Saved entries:
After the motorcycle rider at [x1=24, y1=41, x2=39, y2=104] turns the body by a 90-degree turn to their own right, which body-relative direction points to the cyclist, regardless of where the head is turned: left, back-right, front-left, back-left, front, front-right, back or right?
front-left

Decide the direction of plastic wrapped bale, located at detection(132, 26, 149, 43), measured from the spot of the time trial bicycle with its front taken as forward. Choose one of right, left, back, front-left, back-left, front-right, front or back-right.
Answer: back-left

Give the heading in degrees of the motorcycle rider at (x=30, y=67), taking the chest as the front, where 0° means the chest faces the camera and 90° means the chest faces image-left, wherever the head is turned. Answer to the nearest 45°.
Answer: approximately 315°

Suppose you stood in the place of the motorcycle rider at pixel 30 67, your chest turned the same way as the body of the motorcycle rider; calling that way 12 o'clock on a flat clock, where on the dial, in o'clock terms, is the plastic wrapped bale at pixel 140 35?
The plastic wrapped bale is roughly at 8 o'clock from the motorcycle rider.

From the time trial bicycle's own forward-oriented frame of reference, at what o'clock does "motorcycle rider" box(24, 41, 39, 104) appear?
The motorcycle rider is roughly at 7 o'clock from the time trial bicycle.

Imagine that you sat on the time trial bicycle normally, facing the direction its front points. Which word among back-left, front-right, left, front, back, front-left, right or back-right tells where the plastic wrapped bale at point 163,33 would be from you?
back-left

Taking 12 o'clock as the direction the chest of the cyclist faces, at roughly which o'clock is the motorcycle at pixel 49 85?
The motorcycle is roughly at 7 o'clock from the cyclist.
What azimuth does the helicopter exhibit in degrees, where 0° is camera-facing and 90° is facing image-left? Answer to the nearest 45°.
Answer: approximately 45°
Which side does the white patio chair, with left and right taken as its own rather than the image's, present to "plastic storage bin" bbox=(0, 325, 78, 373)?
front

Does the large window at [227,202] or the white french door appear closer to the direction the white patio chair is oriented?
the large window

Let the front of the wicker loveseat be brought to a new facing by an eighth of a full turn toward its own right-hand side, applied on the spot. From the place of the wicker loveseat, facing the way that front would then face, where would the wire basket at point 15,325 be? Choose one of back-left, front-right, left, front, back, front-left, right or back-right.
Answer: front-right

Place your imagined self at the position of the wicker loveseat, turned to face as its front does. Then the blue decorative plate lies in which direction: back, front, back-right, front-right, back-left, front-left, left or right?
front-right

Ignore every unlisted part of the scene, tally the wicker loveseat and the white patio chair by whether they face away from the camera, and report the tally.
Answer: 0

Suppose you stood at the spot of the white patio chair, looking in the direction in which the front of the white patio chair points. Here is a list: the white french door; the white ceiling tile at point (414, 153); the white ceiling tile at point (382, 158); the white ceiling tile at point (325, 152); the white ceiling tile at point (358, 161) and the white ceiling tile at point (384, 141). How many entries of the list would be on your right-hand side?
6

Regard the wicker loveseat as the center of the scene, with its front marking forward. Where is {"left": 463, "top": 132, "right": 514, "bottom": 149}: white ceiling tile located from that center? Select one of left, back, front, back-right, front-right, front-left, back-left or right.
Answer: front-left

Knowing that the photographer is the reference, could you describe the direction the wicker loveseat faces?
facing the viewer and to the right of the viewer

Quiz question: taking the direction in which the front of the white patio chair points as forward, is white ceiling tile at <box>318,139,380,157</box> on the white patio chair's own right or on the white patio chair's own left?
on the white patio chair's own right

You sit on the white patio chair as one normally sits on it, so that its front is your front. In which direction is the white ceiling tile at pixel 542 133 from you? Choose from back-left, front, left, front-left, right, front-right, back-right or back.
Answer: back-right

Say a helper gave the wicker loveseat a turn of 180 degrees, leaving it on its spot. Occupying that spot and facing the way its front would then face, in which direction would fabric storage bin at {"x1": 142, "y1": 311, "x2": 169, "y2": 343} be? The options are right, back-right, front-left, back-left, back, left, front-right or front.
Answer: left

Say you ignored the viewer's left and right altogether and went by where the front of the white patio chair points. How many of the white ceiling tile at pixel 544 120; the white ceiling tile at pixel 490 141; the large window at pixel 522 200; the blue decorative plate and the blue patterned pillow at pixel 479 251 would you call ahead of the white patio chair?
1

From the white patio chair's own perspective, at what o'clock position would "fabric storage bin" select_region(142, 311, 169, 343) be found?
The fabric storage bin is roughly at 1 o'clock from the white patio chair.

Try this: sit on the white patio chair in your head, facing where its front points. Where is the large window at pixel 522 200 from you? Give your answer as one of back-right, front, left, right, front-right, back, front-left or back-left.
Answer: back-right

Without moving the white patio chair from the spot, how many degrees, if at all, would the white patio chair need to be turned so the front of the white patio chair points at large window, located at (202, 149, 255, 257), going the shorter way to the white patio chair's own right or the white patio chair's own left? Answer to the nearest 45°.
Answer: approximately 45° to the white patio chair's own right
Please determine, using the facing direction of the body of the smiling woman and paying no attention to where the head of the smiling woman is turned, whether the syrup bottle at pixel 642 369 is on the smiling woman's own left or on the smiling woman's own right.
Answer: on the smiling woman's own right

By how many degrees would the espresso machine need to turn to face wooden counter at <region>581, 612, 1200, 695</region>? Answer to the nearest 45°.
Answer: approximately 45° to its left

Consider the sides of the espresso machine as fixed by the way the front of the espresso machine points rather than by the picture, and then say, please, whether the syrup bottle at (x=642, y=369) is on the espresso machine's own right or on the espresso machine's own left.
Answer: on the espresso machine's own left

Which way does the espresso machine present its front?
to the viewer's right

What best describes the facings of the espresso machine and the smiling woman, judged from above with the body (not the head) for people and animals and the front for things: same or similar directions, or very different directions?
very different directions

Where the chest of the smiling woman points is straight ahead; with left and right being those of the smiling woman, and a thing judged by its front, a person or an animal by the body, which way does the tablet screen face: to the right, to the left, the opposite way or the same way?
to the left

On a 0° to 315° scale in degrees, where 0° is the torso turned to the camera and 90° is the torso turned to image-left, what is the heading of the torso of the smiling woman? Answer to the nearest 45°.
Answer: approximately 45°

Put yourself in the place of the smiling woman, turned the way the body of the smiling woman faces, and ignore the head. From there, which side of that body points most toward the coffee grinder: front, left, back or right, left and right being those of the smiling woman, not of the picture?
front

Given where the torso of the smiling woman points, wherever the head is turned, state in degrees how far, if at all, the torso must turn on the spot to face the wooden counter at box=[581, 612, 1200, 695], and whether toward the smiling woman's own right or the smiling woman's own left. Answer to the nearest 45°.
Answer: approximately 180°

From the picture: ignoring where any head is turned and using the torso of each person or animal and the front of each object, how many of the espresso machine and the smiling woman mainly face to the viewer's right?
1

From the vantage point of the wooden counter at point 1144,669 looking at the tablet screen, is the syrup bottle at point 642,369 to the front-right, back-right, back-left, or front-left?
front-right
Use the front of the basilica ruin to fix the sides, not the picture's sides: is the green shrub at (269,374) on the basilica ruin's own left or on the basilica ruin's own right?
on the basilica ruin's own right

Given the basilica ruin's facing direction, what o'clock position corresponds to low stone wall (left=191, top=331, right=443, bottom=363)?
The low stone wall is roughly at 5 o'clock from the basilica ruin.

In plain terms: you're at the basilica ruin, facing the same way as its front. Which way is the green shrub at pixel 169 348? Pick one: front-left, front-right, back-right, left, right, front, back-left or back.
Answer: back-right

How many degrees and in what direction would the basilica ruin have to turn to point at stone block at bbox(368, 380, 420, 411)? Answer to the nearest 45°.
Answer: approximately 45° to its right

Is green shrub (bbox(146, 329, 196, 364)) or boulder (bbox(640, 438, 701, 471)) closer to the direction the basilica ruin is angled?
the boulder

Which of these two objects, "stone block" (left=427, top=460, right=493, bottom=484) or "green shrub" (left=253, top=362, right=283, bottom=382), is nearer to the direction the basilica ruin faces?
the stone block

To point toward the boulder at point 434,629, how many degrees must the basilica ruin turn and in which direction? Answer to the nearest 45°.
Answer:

**DESCRIPTION OF THE TASK:**
Word for word, repeat the line holding "Is green shrub" and all lines after it through the end of the entries above.

**EXPECTED ANSWER:**
Is green shrub (bbox(146, 329, 196, 364)) or boulder (bbox(640, 438, 701, 471)) closer to the direction the basilica ruin is angled?
the boulder

Which of these two objects, "stone block" (left=427, top=460, right=493, bottom=484) or "green shrub" (left=253, top=362, right=283, bottom=382), is nearer to the direction the basilica ruin faces?
the stone block

To point toward the boulder at point 434,629, how many degrees must the basilica ruin turn and in which direction? Answer to the nearest 45°.
Answer:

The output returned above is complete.